STATED PROBLEM: Write out every line of text in the material below word for word, omitting the pictures.

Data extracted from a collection
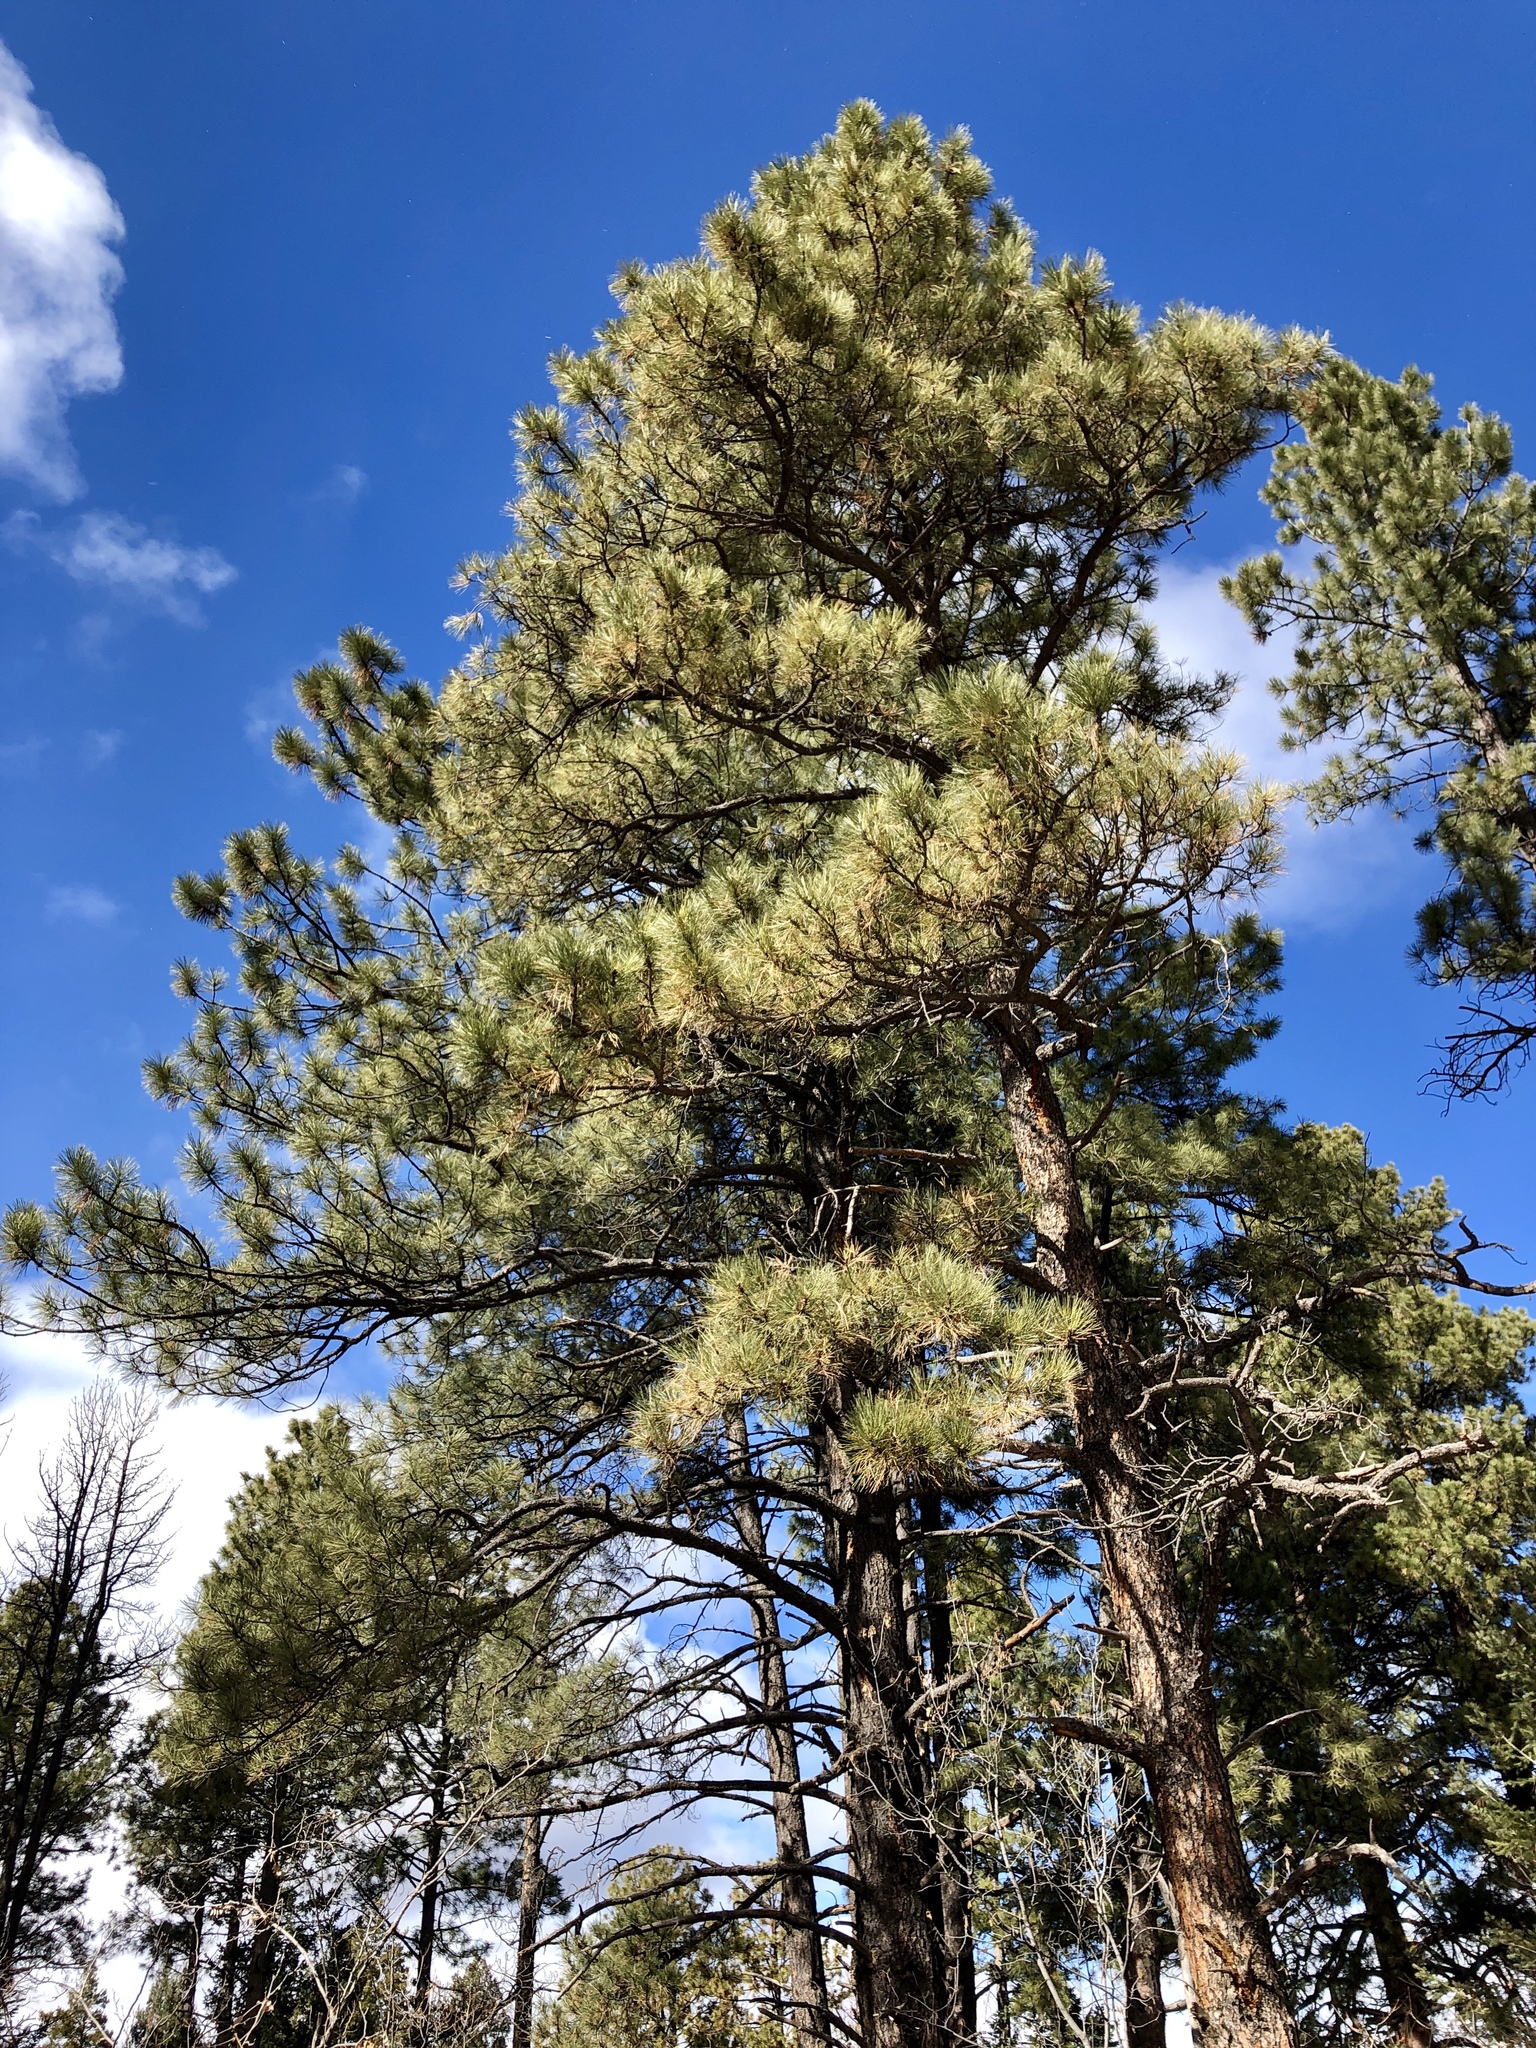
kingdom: Plantae
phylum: Tracheophyta
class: Pinopsida
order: Pinales
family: Pinaceae
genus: Pinus
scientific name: Pinus ponderosa
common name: Western yellow-pine
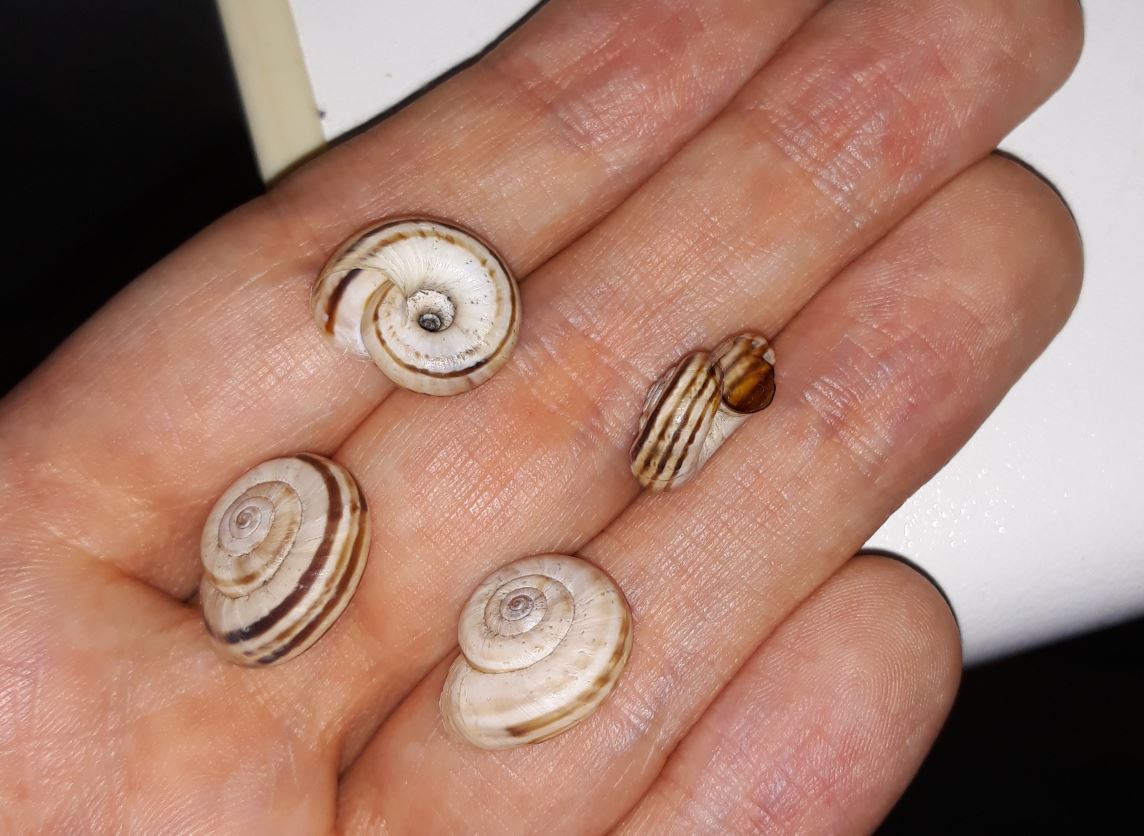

TASK ANSWER:
kingdom: Plantae
phylum: Tracheophyta
class: Pinopsida
order: Pinales
family: Pinaceae
genus: Pinus
scientific name: Pinus ponderosa
common name: Western yellow-pine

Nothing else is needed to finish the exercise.